* **WORK INSTRUCTIONS**: Among the following entries, say how many lines contain the word "front"; the answer is a number and nothing else.

DATA FOR REVIEW: Begin

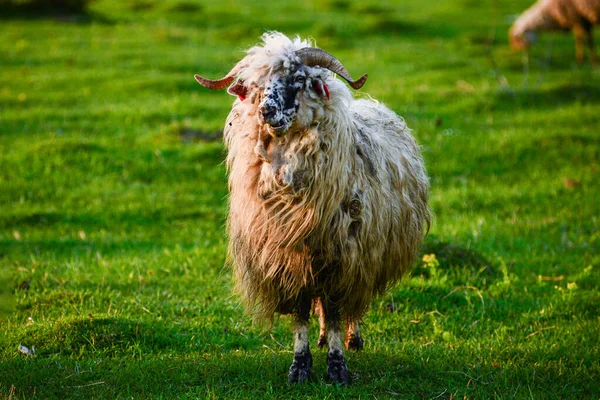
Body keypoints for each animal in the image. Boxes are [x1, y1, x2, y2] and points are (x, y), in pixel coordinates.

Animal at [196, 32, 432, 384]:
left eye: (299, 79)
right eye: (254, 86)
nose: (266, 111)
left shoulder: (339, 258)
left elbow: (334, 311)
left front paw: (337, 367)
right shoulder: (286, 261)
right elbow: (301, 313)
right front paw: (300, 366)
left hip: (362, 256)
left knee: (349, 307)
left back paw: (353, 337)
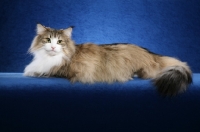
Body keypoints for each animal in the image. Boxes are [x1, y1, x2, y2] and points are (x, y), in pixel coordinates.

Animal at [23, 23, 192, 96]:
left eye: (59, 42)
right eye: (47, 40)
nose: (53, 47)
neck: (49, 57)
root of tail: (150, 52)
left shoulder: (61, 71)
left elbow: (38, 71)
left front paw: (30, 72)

DATA FOR REVIEW: End
DATA FOR REVIEW: Begin

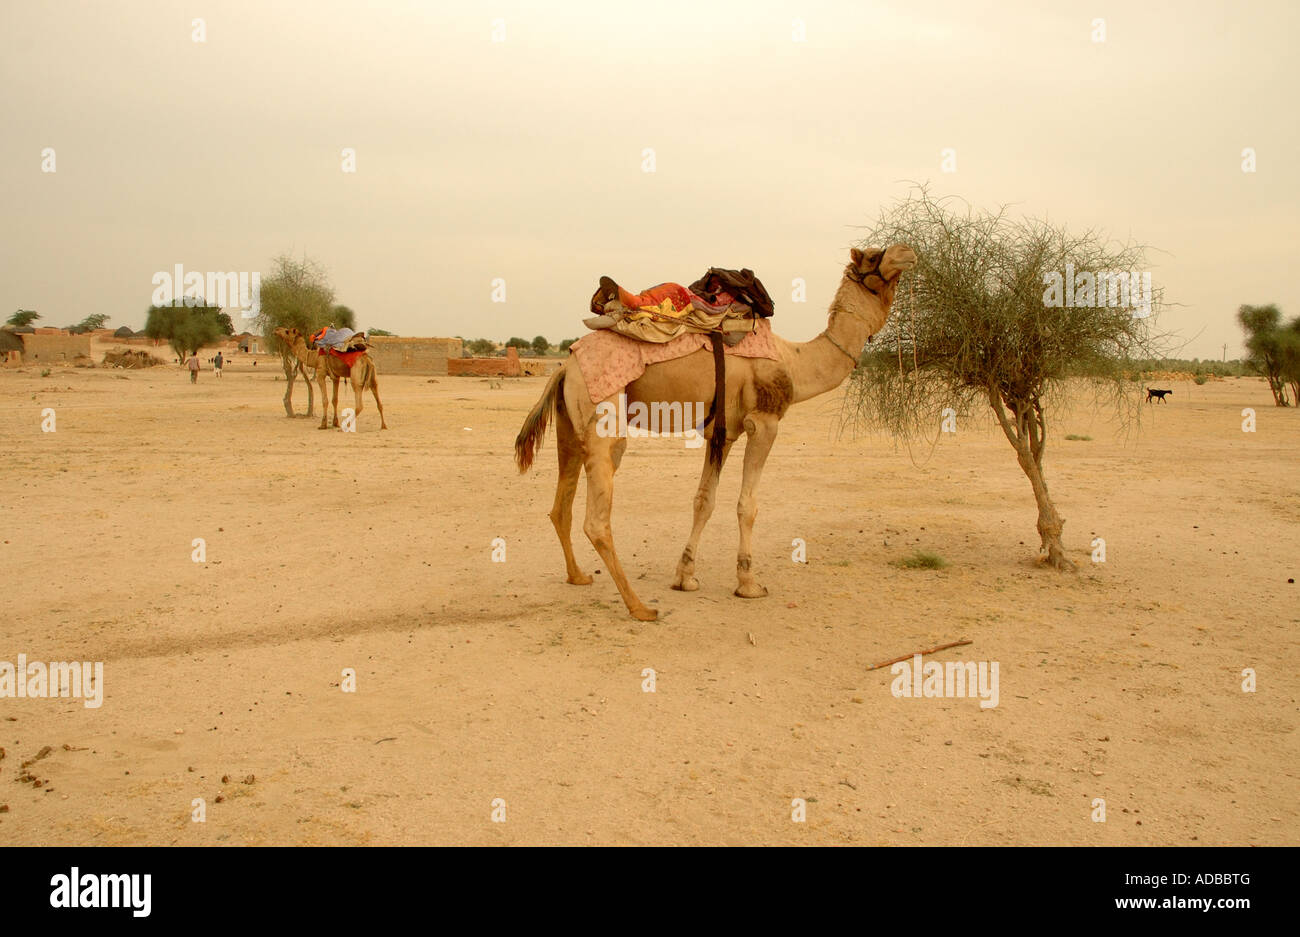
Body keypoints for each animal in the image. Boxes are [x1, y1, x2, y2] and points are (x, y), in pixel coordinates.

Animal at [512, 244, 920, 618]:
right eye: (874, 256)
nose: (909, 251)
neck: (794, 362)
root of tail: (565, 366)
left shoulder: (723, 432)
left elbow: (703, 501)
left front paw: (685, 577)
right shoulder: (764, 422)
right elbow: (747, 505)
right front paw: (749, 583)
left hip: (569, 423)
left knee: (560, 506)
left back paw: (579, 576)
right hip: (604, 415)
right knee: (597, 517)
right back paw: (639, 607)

DATA FOR REVIEW: End

* **YOUR SOLUTION**: 5